__Records shown__
BEGIN

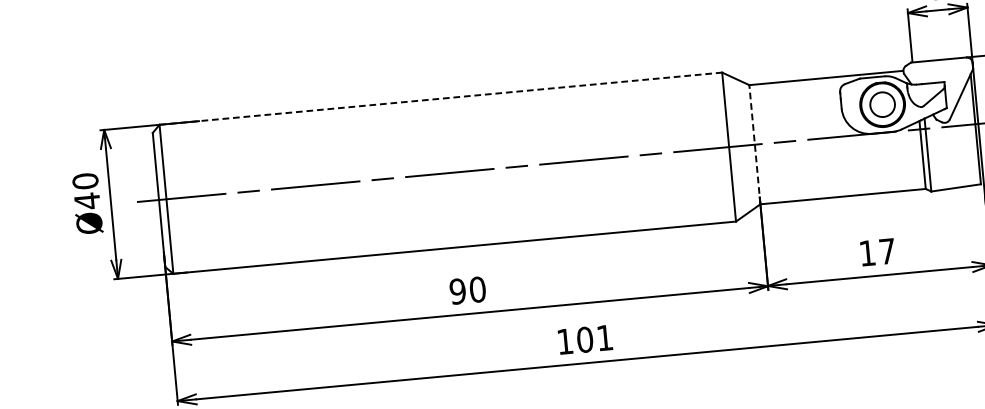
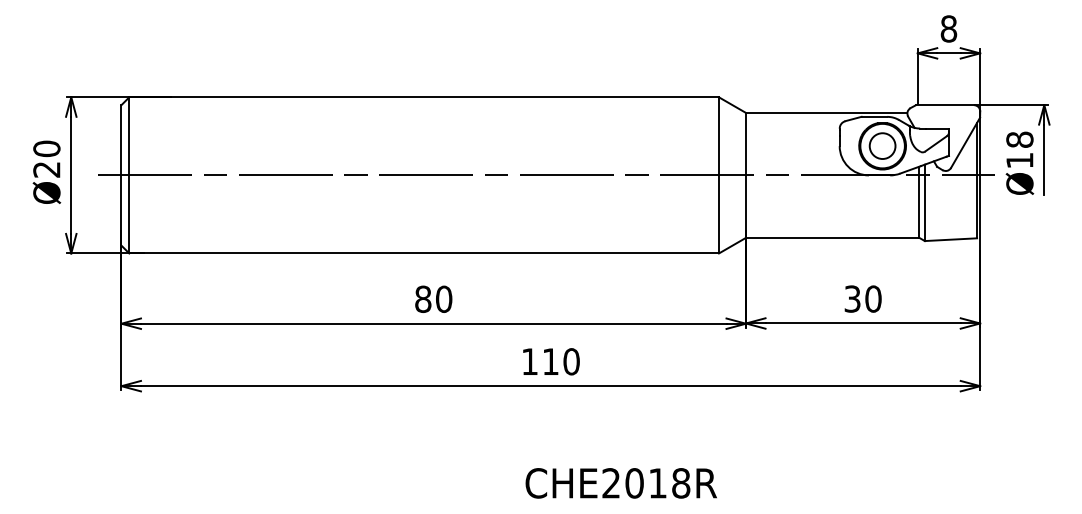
line: (441, 98) -> (424, 97), dashed -> solid
line: (755, 143) -> (746, 174), dashed -> solid
text: (86, 201) -> (46, 169), Ø40 -> Ø20
text: (876, 251) -> (862, 298), 17 -> 30
text: (458, 291) -> (423, 299), 90 -> 80
text: (594, 338) -> (560, 361), 101 -> 110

END

__What is needed__
Copy out the data exactly and keep the pictures out.

__Expected answer__
line: (441, 98) -> (424, 97), dashed -> solid
line: (755, 143) -> (746, 174), dashed -> solid
text: (86, 201) -> (46, 169), Ø40 -> Ø20
text: (876, 251) -> (862, 298), 17 -> 30
text: (458, 291) -> (423, 299), 90 -> 80
text: (594, 338) -> (560, 361), 101 -> 110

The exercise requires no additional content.